> _EXERCISE DIRECTIONS_
Could the data below please be reproduced word for word, without the pictures?

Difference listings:
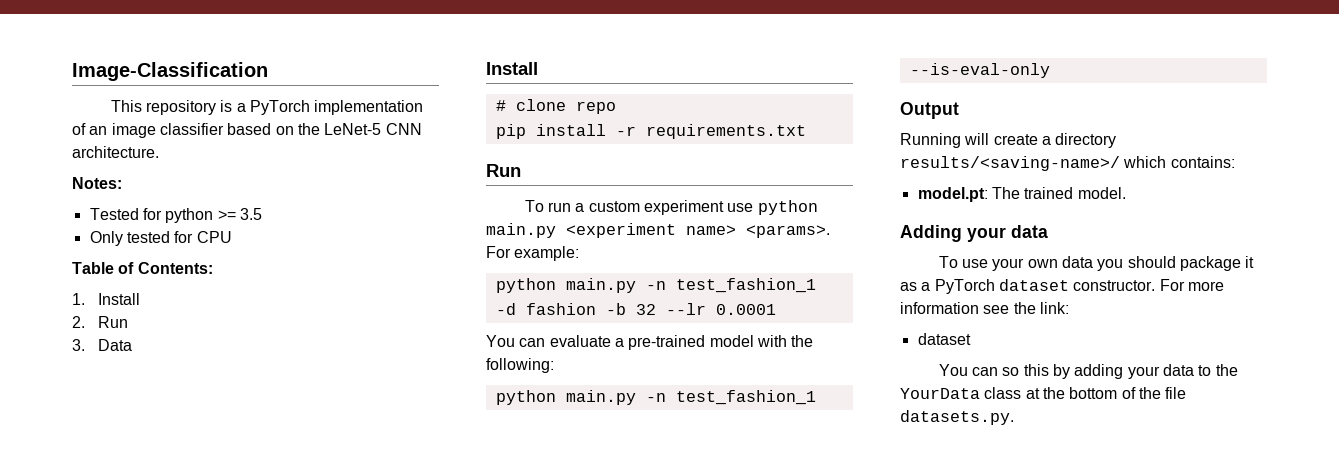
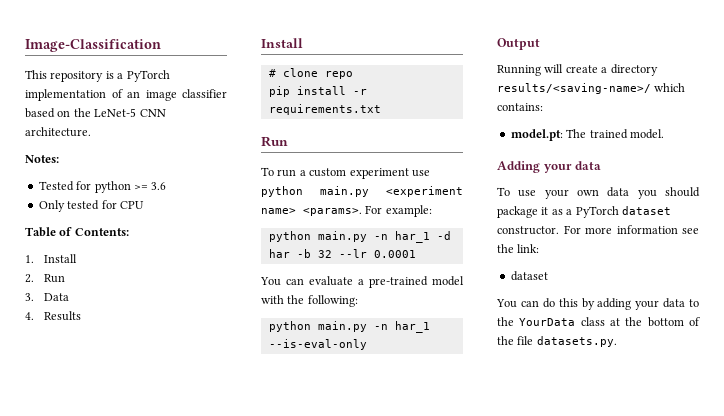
[239,208,262,220] 3.5 -> [151,182,167,190] 3.6
(133, 345) none -> [25,311,81,321] // 4. Results
[675,278,816,293] [495,303,596,315] test_fashion_1 -d fashion -> [394,231,451,243] [268,249,290,258] har_1 -d har
[675,390,816,405] test_fashion_1 -> [394,321,430,333] har_1
[1002,367,1020,376] so -> [542,298,555,308] do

> _EXERCISE SOLUTION_
[239,208,262,220] 3.5 -> [151,182,167,190] 3.6
(133, 345) none -> [25,311,81,321] // 4. Results
[675,278,816,293] [495,303,596,315] test_fashion_1 -d fashion -> [394,231,451,243] [268,249,290,258] har_1 -d har
[675,390,816,405] test_fashion_1 -> [394,321,430,333] har_1
[1002,367,1020,376] so -> [542,298,555,308] do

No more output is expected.